ECLI:NL:RBUTR:2010:BO3653
Rechtbank Utrecht
- Eerste aanleg - meervoudig
- Rechtspraak.nl
Wrakingsverzoek tegen kantonrechter mr. [X] in strafzaak
In deze wrakingszaak heeft de rechtbank Utrecht op 21 oktober 2010 uitspraak gedaan over een verzoek tot wraking van kantonrechter mr. [X] door verzoeker, bijgestaan door zijn raadsman mr. drs. M.P.J. Appelman. Het wrakingsverzoek werd ingediend op 1 september 2010, naar aanleiding van de zitting van 2 juni 2010, waar mr. [X] de strafzaak tegen verzoeker behandelde. Verzoeker stelde dat mr. [X] blijk gaf van vooringenomenheid tijdens de ondervraging, waarbij hij opmerkte dat verzoeker 'echt wel te hard gereden' had en dat verzoeker niet wilde meewerken met politie en justitie. De officier van justitie heeft het verzoek gemotiveerd afgewezen.
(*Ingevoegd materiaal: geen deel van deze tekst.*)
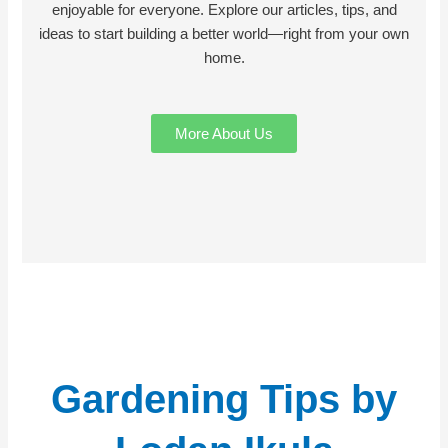
enjoyable for everyone. Explore our articles, tips, and
ideas to start building a better world—right from your own
home.
More About Us
Gardening Tips by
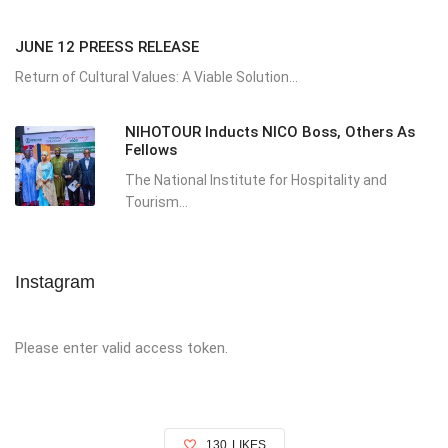
JUNE 12 PREESS RELEASE
Return of Cultural Values: A Viable Solution...
NIHOTOUR Inducts NICO Boss, Others As
Fellows
The National Institute for Hospitality and
Tourism...
Instagram
Please enter valid access token.
130
LIKES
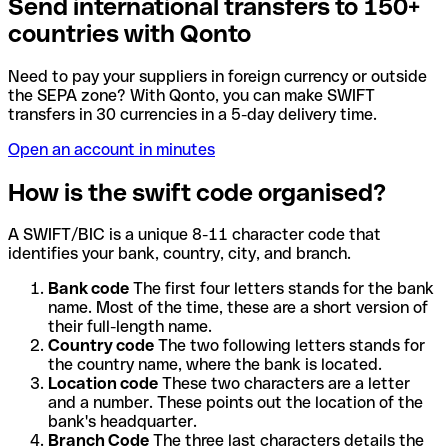
Send international transfers to 150+
countries with Qonto
Need to pay your suppliers in foreign currency or outside
the SEPA zone? With Qonto, you can make SWIFT
transfers in 30 currencies in a 5-day delivery time.
Open an account in minutes
How is the swift code organised?
A SWIFT/BIC is a unique 8-11 character code that
identifies your bank, country, city, and branch.
Bank code
The first four letters stands for the bank
name. Most of the time, these are a short version of
their full-length name.
Country code
The two following letters stands for
the country name, where the bank is located.
Location code
These two characters are a letter
and a number. These points out the location of the
bank's headquarter.
Branch Code
The three last characters details the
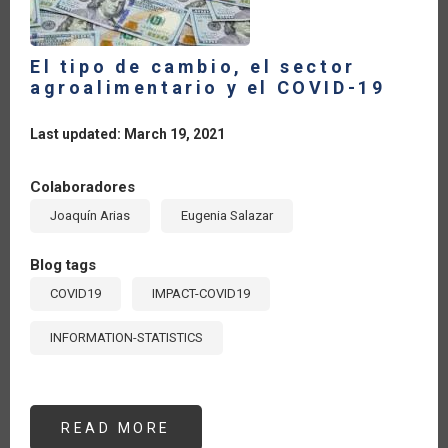
El tipo de cambio, el sector
agroalimentario y el COVID-19
Last updated: March 19, 2021
Colaboradores
Joaquín Arias
Eugenia Salazar
Blog tags
COVID19
IMPACT-COVID19
INFORMATION-STATISTICS
READ MORE
ABOUT
EL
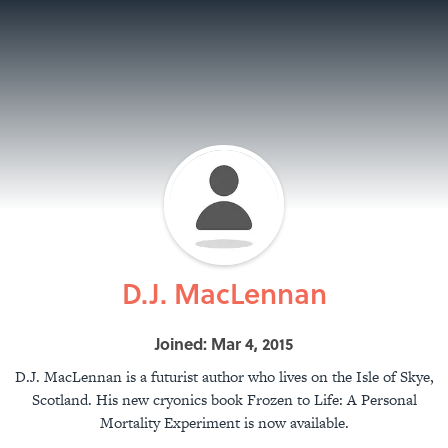
D.J. MacLennan
Joined: Mar 4, 2015
D.J. MacLennan is a futurist author who lives on the Isle of Skye,
Scotland. His new cryonics book Frozen to Life: A Personal
Mortality Experiment is now available.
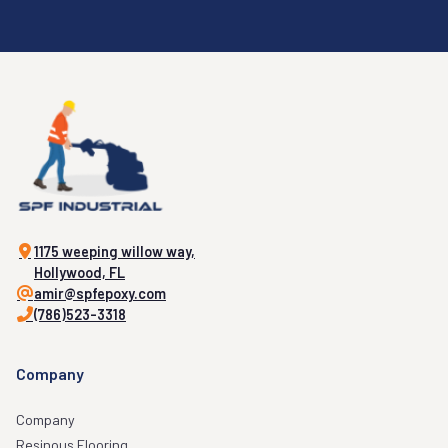
1175 weeping willow way,
Hollywood, FL
amir@spfepoxy.com
(786)523-3318
Company
Company
Resinous Flooring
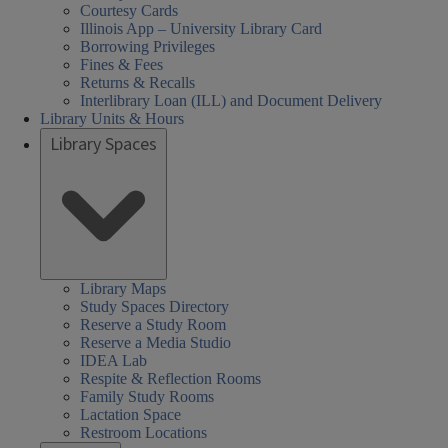
Courtesy Cards
Illinois App – University Library Card
Borrowing Privileges
Fines & Fees
Returns & Recalls
Interlibrary Loan (ILL) and Document Delivery
Library Units & Hours
Library Spaces
Library Maps
Study Spaces Directory
Reserve a Study Room
Reserve a Media Studio
IDEA Lab
Respite & Reflection Rooms
Family Study Rooms
Lactation Space
Restroom Locations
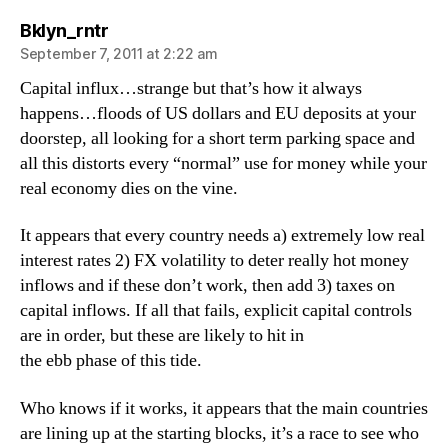
says:
Bklyn_rntr
September 7, 2011 at 2:22 am
Capital influx…strange but that’s how it always
happens…floods of US dollars and EU deposits at your
doorstep, all looking for a short term parking space and
all this distorts every “normal” use for money while your
real economy dies on the vine.
It appears that every country needs a) extremely low real
interest rates 2) FX volatility to deter really hot money
inflows and if these don’t work, then add 3) taxes on
capital inflows. If all that fails, explicit capital controls
are in order, but these are likely to hit in
the ebb phase of this tide.
Who knows if it works, it appears that the main countries
are lining up at the starting blocks, it’s a race to see who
De rechtbank oordeelde dat het wrakingsverzoek niet tijdig was ingediend, aangezien verzoeker op de hoogte was van de feiten en omstandigheden die aan het verzoek ten grondslag lagen. De rechtbank benadrukte dat verzoeker, bijgestaan door een ervaren advocaat, ter zitting had moeten reageren op de ondervraging door mr. [X]. De rechtbank concludeerde dat verzoeker niet-ontvankelijk was in zijn verzoek tot wraking, omdat niet was voldaan aan de wettelijke vereisten van artikel 513 van het Wetboek van Strafvordering. De beslissing werd openbaar uitgesproken en de behandeling van de strafzaak zal worden voortgezet in de stand waarin deze zich bevond ten tijde van de schorsing door het wrakingsverzoek.